Regarding a budget, I haven't had one since I've been here. I was able 
to buy some parts, but had to ask for them. But yesterday I had meeting 
with my chair, and I brought this subject up again. I gave him a list 
of our inventory, which comes to a little less than $2M. I also gave 
him a list of pianos that need replacement parts that I need NOW, which 
comes to about $50,000. He was impressed, and agreed that I needed a 
budget. He brought up that he is sure the motor pool has a budget to 
maintain it's fleet of cars. He promised to try to get some money for 
me. (He has to go to the Dean to get it). I'm not holding my breath, 
but it's nice to know that he finally understands the need for a 
budget.

Wim

-----Original Message-----
From: Chris Solliday <solliday at ptd.net>
To: College and University Technicians <caut at ptg.org>
Sent: Fri, 16 Jun 2006 10:18:54 -0400
Subject: Re: [CAUT] New Department Administrators

Jeff, the piano overseer is the department's contact person for the 
tech so that would be an impossible conflict. As for not getting the 
budget, get back in there and pitch, thump those Guidelines, and lower 
your percentage to 5 gradually as you negotiate, but this formula 
works, and if you're severely understaffed and underbudgeted start 
digging out of that hole. So at 5 you would only have $70,000 for 
yearly maintenance of 125 pianos. If your staff and have bennies your 
whole package and parts etc must be close to that. No? And never say 
never.
Chris Solliday
----- Original Message -----
From: Jeff Tanner
To: College and University Technicians
Sent: Friday, June 16, 2006 6:28 AM
Subject: Re: [CAUT] New Department Administrators



On Jun 16, 2006, at 1:24 AM, Chris Solliday wrote:

Rob, With 4 contracts for over 25 years I have seen so many come and go 
I don't even want to count them. For me the only thing that has ever 
worked well other than doing a good job and becoming trusted is to keep 
pounding the "Guidelines." The suggestions in there, relating to the 
issues you raise, are right on the money and can help. Certainly having 
only one person, the "piano overseer," working with you is first,



My opinion is that the "piano overseer" should be us.

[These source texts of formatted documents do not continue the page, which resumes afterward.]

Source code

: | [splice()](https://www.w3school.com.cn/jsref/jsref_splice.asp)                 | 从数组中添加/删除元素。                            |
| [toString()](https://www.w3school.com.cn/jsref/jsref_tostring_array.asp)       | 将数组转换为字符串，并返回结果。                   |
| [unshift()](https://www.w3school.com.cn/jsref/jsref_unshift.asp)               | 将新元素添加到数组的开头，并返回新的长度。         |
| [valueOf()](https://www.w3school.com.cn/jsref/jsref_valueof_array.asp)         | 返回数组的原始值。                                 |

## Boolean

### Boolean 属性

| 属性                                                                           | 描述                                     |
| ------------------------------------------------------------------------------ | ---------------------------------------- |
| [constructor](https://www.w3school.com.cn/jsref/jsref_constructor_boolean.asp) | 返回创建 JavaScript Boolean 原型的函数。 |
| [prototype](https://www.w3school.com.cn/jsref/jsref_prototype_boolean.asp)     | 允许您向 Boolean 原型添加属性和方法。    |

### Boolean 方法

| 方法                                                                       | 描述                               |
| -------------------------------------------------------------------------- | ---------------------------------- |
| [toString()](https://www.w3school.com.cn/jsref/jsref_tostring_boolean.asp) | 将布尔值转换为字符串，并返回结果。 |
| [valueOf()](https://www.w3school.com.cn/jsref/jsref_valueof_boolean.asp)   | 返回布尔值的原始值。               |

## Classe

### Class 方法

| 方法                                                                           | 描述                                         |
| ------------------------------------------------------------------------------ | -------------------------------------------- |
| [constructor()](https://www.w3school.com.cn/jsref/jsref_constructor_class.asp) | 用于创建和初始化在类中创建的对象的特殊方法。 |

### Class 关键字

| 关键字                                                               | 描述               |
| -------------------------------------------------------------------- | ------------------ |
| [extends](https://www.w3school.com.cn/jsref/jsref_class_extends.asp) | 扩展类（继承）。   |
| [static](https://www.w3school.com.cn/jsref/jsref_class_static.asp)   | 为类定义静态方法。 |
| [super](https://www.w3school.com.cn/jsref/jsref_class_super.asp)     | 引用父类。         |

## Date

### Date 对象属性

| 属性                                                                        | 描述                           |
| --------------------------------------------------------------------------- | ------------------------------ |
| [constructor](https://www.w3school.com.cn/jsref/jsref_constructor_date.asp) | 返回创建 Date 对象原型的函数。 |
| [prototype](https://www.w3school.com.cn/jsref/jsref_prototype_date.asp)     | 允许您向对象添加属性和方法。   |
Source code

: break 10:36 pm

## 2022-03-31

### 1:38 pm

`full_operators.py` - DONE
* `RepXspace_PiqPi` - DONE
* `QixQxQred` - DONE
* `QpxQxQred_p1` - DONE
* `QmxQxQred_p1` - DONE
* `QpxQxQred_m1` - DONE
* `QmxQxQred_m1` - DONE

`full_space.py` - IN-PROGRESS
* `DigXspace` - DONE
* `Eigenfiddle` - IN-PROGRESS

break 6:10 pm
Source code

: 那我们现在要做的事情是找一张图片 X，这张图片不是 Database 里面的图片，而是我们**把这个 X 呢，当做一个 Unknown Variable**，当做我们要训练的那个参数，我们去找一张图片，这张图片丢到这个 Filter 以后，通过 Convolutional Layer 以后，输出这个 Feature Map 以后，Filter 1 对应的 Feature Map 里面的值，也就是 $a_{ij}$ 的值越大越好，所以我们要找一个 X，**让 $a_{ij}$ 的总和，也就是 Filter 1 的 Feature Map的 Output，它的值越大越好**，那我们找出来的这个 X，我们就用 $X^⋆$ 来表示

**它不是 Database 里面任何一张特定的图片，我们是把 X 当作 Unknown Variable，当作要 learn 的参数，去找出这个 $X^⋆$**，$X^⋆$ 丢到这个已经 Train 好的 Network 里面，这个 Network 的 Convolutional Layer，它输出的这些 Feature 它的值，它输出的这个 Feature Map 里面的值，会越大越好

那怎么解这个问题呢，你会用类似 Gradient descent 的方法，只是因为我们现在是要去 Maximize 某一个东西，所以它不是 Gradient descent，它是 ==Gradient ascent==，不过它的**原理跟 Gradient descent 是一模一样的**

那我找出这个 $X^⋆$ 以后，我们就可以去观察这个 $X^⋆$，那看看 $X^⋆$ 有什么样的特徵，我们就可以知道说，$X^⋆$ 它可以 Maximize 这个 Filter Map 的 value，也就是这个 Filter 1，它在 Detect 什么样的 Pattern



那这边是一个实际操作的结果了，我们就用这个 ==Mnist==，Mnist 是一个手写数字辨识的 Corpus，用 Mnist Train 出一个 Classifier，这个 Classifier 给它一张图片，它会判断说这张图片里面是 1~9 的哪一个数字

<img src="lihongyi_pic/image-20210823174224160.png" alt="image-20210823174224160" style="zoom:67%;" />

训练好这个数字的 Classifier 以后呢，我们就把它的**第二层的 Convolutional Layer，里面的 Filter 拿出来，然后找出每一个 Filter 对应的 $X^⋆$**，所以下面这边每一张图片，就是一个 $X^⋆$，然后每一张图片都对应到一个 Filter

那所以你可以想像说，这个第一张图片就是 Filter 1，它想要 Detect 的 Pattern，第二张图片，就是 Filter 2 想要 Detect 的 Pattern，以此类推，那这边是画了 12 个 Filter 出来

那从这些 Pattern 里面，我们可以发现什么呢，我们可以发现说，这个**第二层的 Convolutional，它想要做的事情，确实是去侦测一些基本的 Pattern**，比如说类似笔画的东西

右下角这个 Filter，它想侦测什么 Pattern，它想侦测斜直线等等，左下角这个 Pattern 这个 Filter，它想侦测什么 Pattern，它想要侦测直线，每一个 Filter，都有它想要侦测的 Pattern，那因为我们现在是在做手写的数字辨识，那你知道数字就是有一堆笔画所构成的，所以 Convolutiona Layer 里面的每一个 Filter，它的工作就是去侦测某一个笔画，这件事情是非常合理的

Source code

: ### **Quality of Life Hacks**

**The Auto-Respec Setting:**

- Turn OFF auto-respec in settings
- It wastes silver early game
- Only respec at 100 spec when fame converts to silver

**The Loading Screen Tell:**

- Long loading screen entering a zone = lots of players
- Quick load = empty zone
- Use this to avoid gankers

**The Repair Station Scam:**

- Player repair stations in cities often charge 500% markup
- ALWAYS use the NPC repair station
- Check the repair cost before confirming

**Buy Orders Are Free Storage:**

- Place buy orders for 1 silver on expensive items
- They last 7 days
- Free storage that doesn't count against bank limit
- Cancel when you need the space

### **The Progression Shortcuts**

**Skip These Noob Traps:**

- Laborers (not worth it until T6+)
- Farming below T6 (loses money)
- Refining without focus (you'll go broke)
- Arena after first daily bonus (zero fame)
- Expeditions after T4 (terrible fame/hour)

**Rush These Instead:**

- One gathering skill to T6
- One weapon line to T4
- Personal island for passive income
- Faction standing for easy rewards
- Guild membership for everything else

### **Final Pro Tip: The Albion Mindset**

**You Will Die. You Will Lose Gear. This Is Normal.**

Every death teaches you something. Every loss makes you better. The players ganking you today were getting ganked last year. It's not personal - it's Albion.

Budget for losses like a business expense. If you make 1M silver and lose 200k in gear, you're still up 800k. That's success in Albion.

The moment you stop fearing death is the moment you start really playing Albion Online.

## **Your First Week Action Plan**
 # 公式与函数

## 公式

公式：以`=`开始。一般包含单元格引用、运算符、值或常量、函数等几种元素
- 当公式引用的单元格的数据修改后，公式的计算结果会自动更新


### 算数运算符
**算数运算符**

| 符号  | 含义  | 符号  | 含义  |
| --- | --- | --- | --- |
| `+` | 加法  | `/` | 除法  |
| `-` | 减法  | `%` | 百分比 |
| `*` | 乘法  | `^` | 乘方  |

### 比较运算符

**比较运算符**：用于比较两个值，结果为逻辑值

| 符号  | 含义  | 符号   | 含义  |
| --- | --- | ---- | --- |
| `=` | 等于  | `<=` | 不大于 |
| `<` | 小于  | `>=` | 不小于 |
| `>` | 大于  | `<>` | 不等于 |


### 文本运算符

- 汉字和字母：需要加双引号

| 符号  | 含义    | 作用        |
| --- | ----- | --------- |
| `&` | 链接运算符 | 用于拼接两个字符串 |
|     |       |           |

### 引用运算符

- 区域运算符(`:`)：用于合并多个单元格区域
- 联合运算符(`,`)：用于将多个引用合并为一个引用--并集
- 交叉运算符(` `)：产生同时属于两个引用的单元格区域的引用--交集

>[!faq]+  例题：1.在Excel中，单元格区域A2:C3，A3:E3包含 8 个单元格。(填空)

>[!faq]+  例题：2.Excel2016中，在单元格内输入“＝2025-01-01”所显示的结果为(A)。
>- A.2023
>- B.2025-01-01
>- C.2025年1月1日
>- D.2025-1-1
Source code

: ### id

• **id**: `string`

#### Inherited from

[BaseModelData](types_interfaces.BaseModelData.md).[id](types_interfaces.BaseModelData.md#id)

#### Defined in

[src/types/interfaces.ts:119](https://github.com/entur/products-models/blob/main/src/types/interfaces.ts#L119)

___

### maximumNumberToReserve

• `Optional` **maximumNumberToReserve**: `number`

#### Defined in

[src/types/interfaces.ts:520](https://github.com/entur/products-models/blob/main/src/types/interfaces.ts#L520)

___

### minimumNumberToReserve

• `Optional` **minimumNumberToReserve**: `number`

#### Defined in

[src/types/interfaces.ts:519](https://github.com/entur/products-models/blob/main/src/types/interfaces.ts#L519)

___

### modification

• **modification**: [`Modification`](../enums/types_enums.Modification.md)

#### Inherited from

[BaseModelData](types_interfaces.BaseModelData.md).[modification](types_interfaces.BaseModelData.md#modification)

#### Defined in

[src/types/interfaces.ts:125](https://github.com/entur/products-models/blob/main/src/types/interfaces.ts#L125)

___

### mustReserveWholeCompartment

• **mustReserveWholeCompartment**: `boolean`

and setting up a budget that reflects the recognition that maintenance 
of an inventory includes three parts replacement fund, rebuilding fund 
and yearly maintenance fund is primary. It can be done with patience 
over time, with education, and I admit I have spent a few dollars on 
nicely printed versions of the Guidelines to help impress them, but it 
has been money well spent. If your replacement (with new) value of your 
inventory is over $600,000.oo then the recommended 10% gives you 20,000 
each for the three areas.



Remember that includes salaries.  But $600,000 isn't a very large 
inventory anymore either.  My 125 pianos come in at a cool $4.3 
million.  But no administrator is going to give you $430K to maintain 
125 pianos.  They're comparing what their neighbors are budgeting per 
instrument -- not per replacement value.


(and no, it isn't Steinway driving that value up.  We have 62 Baldwins.)